JOB: Only certain lines below are wanted: those starting at the line containing "- Code Q&A Forum: [Piazza](https://piazza.com/)" and ending at the line containing "different online resources", both included, each retyped exactly.

RECORDS TO PROCESS:

++++++++++++++++++++

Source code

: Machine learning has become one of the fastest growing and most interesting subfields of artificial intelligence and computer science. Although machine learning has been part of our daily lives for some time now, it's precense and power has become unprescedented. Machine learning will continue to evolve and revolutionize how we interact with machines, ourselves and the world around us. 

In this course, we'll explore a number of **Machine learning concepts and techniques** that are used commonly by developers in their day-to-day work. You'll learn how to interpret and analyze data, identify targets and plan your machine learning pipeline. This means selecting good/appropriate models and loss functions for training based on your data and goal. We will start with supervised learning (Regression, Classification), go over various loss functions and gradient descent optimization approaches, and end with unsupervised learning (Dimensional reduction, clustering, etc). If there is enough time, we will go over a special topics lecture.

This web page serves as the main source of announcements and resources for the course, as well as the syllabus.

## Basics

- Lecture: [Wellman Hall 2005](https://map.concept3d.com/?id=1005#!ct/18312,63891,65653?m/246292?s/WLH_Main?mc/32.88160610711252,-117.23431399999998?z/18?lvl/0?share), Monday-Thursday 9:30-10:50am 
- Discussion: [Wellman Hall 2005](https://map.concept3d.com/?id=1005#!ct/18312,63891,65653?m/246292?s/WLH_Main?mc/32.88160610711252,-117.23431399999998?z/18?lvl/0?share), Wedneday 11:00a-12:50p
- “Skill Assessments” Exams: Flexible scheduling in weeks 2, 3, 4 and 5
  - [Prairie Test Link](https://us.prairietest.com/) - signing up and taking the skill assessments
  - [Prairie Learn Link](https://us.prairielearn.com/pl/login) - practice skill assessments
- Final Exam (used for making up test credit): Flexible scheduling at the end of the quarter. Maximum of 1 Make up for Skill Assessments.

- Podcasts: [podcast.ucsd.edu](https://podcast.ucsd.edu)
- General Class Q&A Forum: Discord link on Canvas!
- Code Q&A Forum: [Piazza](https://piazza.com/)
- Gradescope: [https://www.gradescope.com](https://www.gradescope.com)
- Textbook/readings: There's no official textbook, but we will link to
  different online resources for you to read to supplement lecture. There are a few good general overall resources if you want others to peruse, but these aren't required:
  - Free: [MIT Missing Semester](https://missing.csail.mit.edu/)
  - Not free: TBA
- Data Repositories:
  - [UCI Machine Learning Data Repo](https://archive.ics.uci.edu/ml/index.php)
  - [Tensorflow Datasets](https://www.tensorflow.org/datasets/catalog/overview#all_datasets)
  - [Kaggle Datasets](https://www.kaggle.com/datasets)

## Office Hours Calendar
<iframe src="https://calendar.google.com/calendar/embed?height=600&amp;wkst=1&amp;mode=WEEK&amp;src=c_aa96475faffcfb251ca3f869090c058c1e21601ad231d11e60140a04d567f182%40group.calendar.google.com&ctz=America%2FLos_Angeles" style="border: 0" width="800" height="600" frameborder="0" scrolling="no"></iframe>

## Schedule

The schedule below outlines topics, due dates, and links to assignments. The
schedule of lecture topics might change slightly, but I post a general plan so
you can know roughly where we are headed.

++++++++++++++++++++

EXERCISE ANSWER:
- Code Q&A Forum: [Piazza](https://piazza.com/)
- Gradescope: [https://www.gradescope.com](https://www.gradescope.com)
- Textbook/readings: There's no official textbook, but we will link to
  different online resources for you to read to supplement lecture. There are a few good general overall resources if you want others to peruse, but these aren't required:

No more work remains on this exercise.